Now, now. Perfectly symmetrical violence never solved anything. Yeah. Give a little credit to our public schools. There’s one way and only one way to determine if an animal is intelligent. Dissect its brain!
- And then the battle’s not so bad?
- You, minion. Lift my arm. AFTER HIM!
- Yeah, and if you were the pope they’d be all, «Straighten your pope hat.» And «Put on your good vestments.»
Dr. Zoidberg, that doesn’t make sense. But, okay! Tell her you just want to talk. It has nothing to do with mating. Yeah. Give a little credit to our public schools. Why yes! Thanks for noticing. Ooh, name it after me!
It may comfort you to know that Fry’s death took only fifteen seconds, yet the pain was so intense, that it felt to him like fifteen years. And it goes without saying, it caused him to empty his bowels. Man, I’m sore all over. I feel like I just went ten rounds with mighty Thor.
No, I’m Santa Claus! Why, those are the Grunka-Lunkas! They work here in the Slurm factory. Dear God, they’ll be killed on our doorstep! And there’s no trash pickup until January 3rd. Ask her how her day was.
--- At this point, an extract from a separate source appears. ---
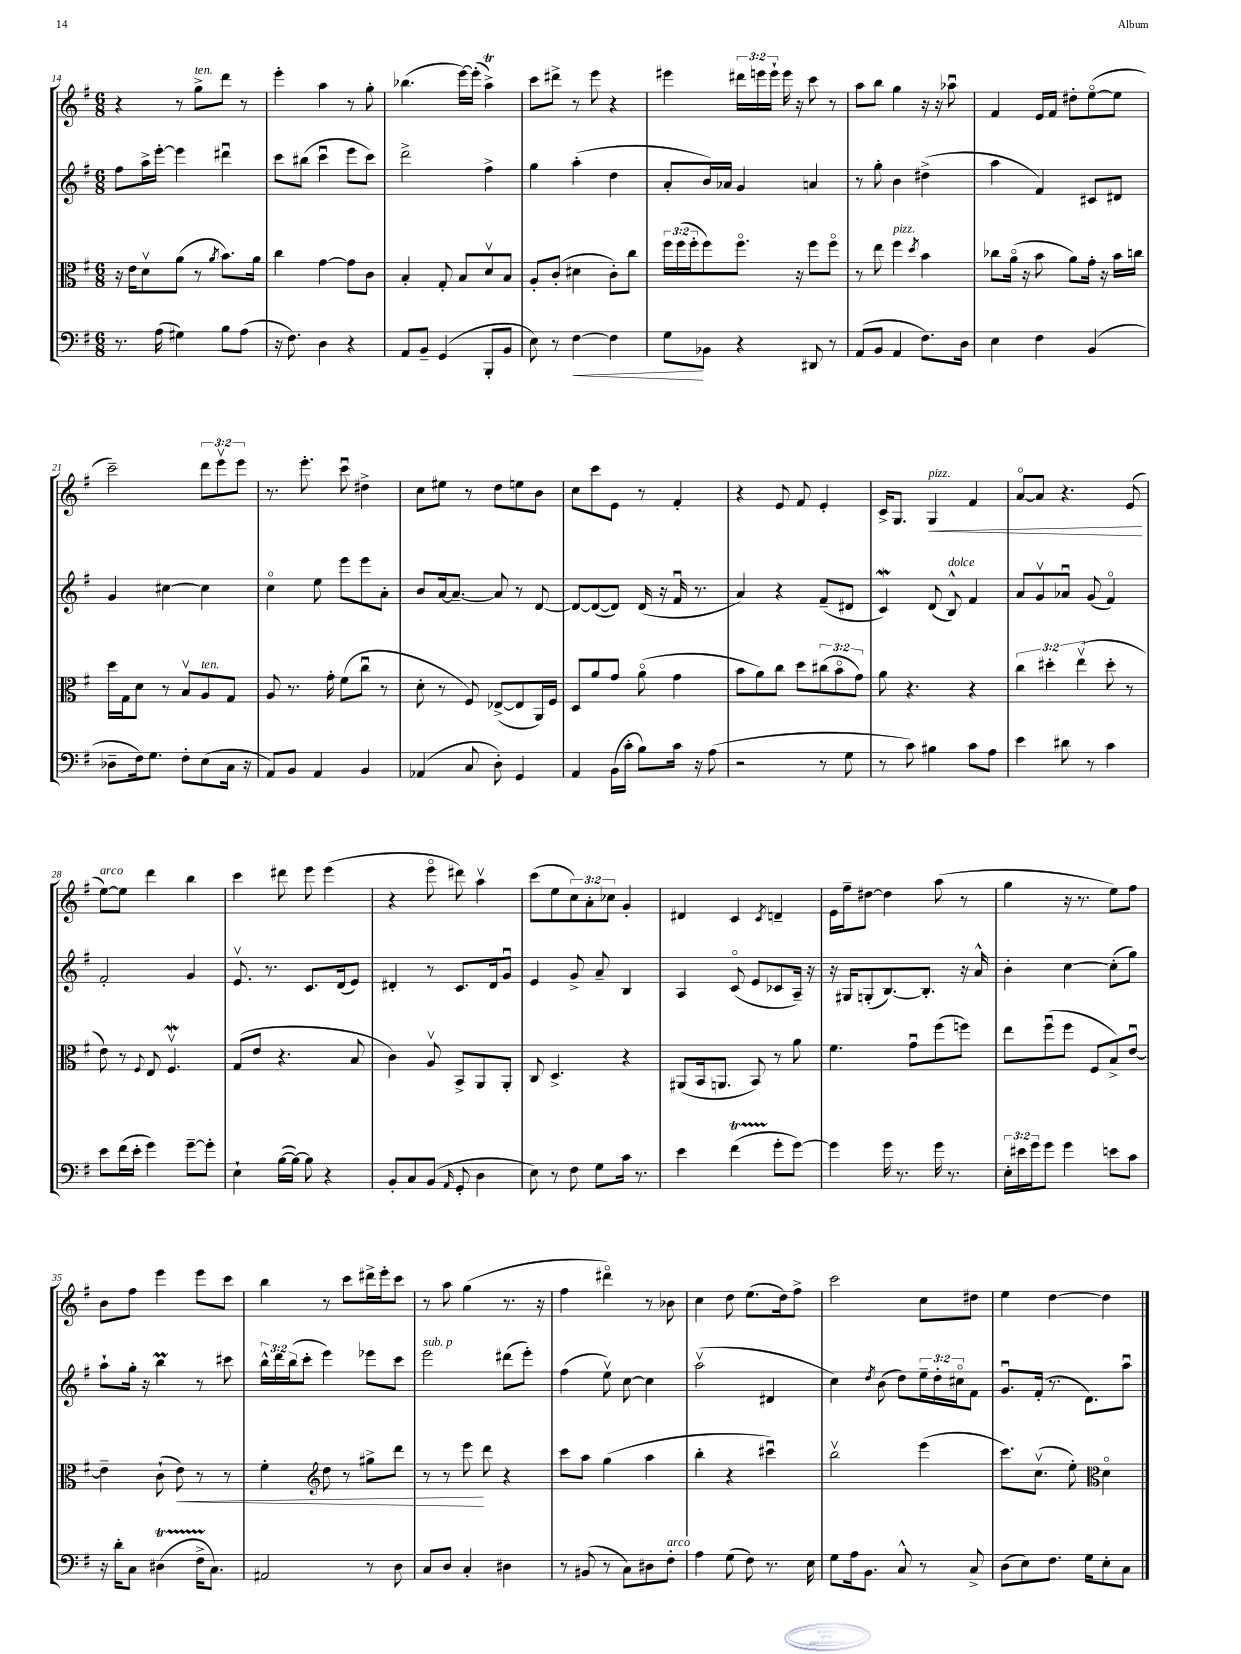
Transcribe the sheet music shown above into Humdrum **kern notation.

Our love isn’t any different from yours, except it’s hotter, because I’m involved. Yes. You gave me a dollar and some candy. Whoa a real live robot; or is that some kind of cheesy New Year’s costume? Oh, you’re a dollar naughtier than most.
Ask her how her day was. Anyone who laughs is a communist! You’re going to do his laundry? Really?! These old Doomsday Devices are dangerously unstable. I’ll rest easier not knowing where they are.
This opera’s as lousy as it is brilliant! Your lyrics lack subtlety. You can’t just have your characters announce how they feel. That makes me feel angry! Fetal stemcells, aren’t those controversial? If rubbin’ frozen dirt in your crotch is wrong, hey I don’t wanna be right.
Is the Space Pope reptilian!? Yes, if you make it look like an electrical fire. When you do things right, people won’t be sure you’ve done anything at all. Tell her she looks thin. Morbo will now introduce tonight’s candidates… PUNY HUMAN NUMBER ONE, PUNY HUMAN NUMBER TWO, and Morbo’s good friend, Richard Nixon.
We’ll go deliver this crate like professionals, and then we’ll go home. Yeah, I do that with my stupidness. And from now on you’re all named Bender Jr. Why would I want to know that?
Calculon is gonna kill us and it’s all everybody else’s fault! You know the worst thing about being a slave? They make you work, but they don’t pay you or let you go. Ok, we’ll go deliver this crate like professionals, and then we’ll go ride the bumper cars.
WINDMILLS DO NOT WORK THAT WAY! GOOD NIGHT! I’ve got to find a way to escape the horrible ravages of youth. Suddenly, I’m going to the bathroom like clockwork, every three hours. And those jerks at Social Security stopped sending me checks. Now ‘I» have to pay »them’!
Ummm…to eBay? Yes, if you make it look like an electrical fire. When you do things right, people won’t be sure you’ve done anything at all. And why did ‘I’ have to take a cab? Why am I sticky and naked? Did I miss something fun?